### WHAT NEEDS TO BE DONE
Copy every line of the records below that holds the word "tail".

### PROVIDED INFORMATION
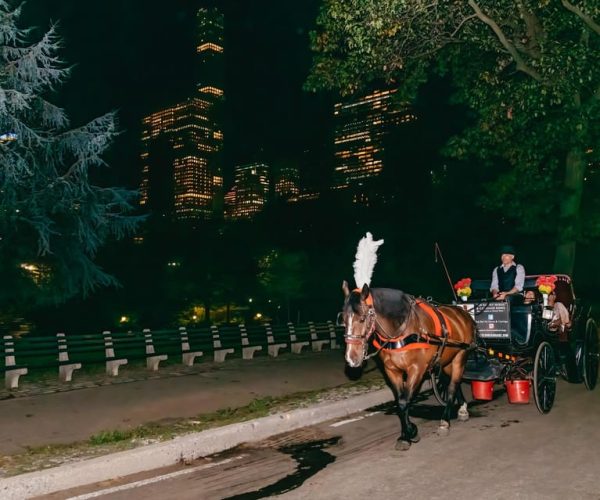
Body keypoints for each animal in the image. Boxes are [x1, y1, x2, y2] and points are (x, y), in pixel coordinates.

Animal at [344, 282, 476, 450]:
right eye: (343, 319)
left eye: (362, 318)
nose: (351, 358)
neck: (402, 330)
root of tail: (462, 313)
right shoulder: (392, 371)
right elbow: (401, 402)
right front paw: (407, 434)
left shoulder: (417, 369)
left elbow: (404, 401)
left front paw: (409, 432)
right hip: (447, 360)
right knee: (452, 382)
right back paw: (462, 407)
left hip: (461, 356)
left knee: (453, 386)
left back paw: (445, 422)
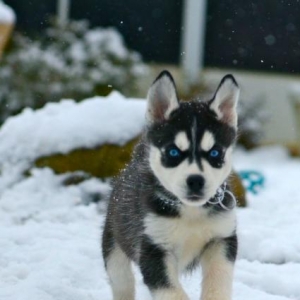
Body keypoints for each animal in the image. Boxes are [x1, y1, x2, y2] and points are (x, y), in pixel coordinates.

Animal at [102, 71, 240, 300]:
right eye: (174, 152)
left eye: (214, 153)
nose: (196, 180)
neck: (190, 212)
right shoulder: (153, 248)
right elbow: (172, 292)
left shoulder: (221, 239)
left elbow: (218, 283)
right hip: (115, 245)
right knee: (122, 283)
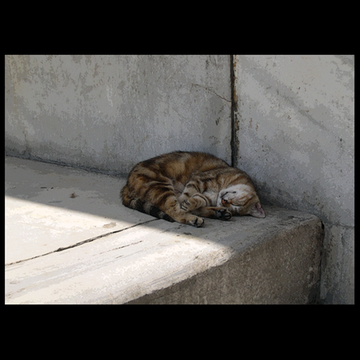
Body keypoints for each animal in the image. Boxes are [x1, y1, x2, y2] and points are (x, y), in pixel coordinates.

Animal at [121, 150, 264, 226]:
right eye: (238, 203)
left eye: (236, 207)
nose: (225, 202)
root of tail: (126, 185)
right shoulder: (199, 179)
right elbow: (188, 195)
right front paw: (184, 202)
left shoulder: (205, 195)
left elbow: (198, 200)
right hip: (160, 184)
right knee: (172, 210)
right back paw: (196, 216)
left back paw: (219, 213)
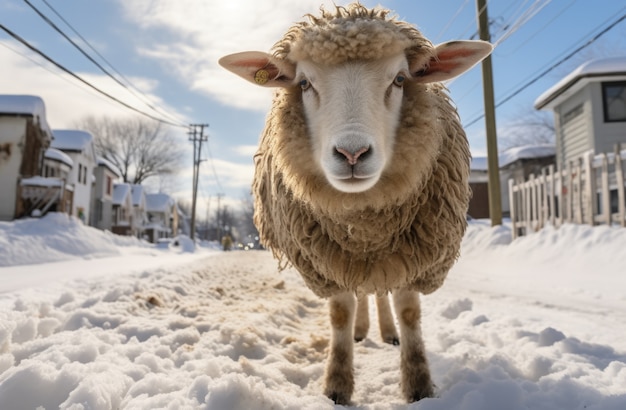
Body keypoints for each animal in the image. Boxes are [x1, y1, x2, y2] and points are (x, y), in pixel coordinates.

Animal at [219, 3, 492, 404]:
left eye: (400, 79)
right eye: (304, 83)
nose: (352, 153)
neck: (364, 226)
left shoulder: (418, 253)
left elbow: (408, 311)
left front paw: (418, 385)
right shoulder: (326, 262)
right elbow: (341, 314)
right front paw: (337, 385)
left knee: (379, 293)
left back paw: (387, 332)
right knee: (364, 294)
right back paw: (363, 330)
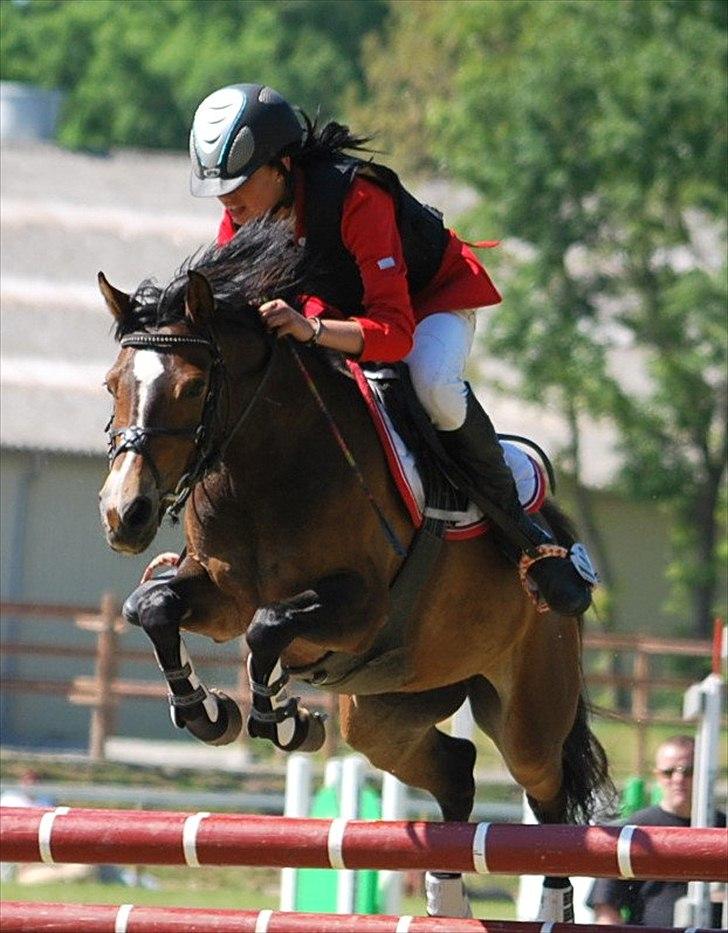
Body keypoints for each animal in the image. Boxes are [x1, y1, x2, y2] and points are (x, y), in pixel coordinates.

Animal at [98, 219, 612, 920]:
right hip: (383, 711)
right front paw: (209, 712)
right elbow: (154, 607)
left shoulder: (359, 607)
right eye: (111, 384)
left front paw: (282, 720)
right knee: (455, 767)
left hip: (529, 708)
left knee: (548, 795)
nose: (126, 513)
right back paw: (448, 901)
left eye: (194, 388)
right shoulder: (220, 593)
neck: (264, 463)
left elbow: (268, 625)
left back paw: (550, 908)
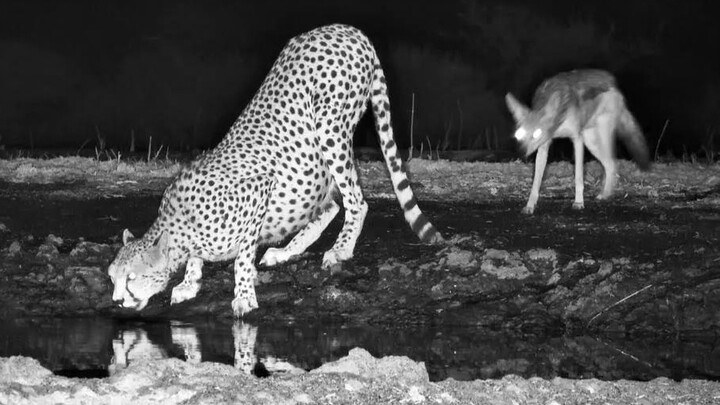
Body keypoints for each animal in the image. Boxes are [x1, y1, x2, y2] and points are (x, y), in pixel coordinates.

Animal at [108, 24, 444, 318]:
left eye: (133, 278)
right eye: (112, 277)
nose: (117, 301)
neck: (181, 226)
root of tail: (346, 28)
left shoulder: (258, 189)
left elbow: (242, 257)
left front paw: (243, 295)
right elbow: (198, 260)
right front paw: (189, 284)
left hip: (330, 129)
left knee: (355, 201)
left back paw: (340, 249)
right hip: (311, 160)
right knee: (331, 204)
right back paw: (285, 251)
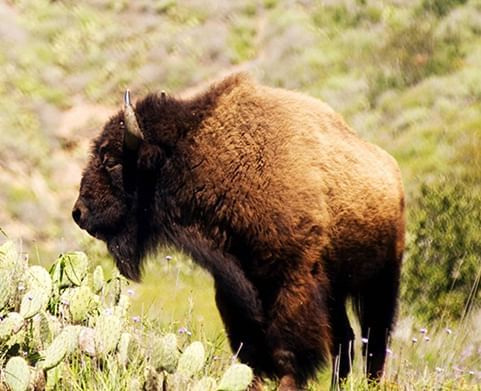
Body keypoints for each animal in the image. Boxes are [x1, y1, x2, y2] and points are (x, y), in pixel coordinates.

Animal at [73, 72, 404, 388]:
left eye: (111, 160)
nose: (79, 213)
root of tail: (391, 170)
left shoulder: (293, 280)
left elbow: (288, 351)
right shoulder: (232, 286)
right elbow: (249, 351)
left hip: (381, 280)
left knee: (374, 339)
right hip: (337, 290)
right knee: (345, 340)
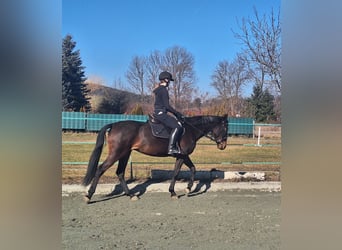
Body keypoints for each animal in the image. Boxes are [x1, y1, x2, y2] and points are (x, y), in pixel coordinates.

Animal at [82, 114, 228, 202]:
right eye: (225, 127)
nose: (223, 145)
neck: (189, 130)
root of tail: (114, 125)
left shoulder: (184, 156)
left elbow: (193, 169)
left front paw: (188, 189)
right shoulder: (182, 155)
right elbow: (176, 173)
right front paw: (174, 193)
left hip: (125, 154)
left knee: (120, 173)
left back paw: (131, 195)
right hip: (116, 153)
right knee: (101, 169)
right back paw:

### SOLUTION FOR THIS EXERCISE
root of tail: (462, 313)
root of tail: (126, 185)
root of tail: (346, 28)
root of tail: (391, 170)
root of tail: (114, 125)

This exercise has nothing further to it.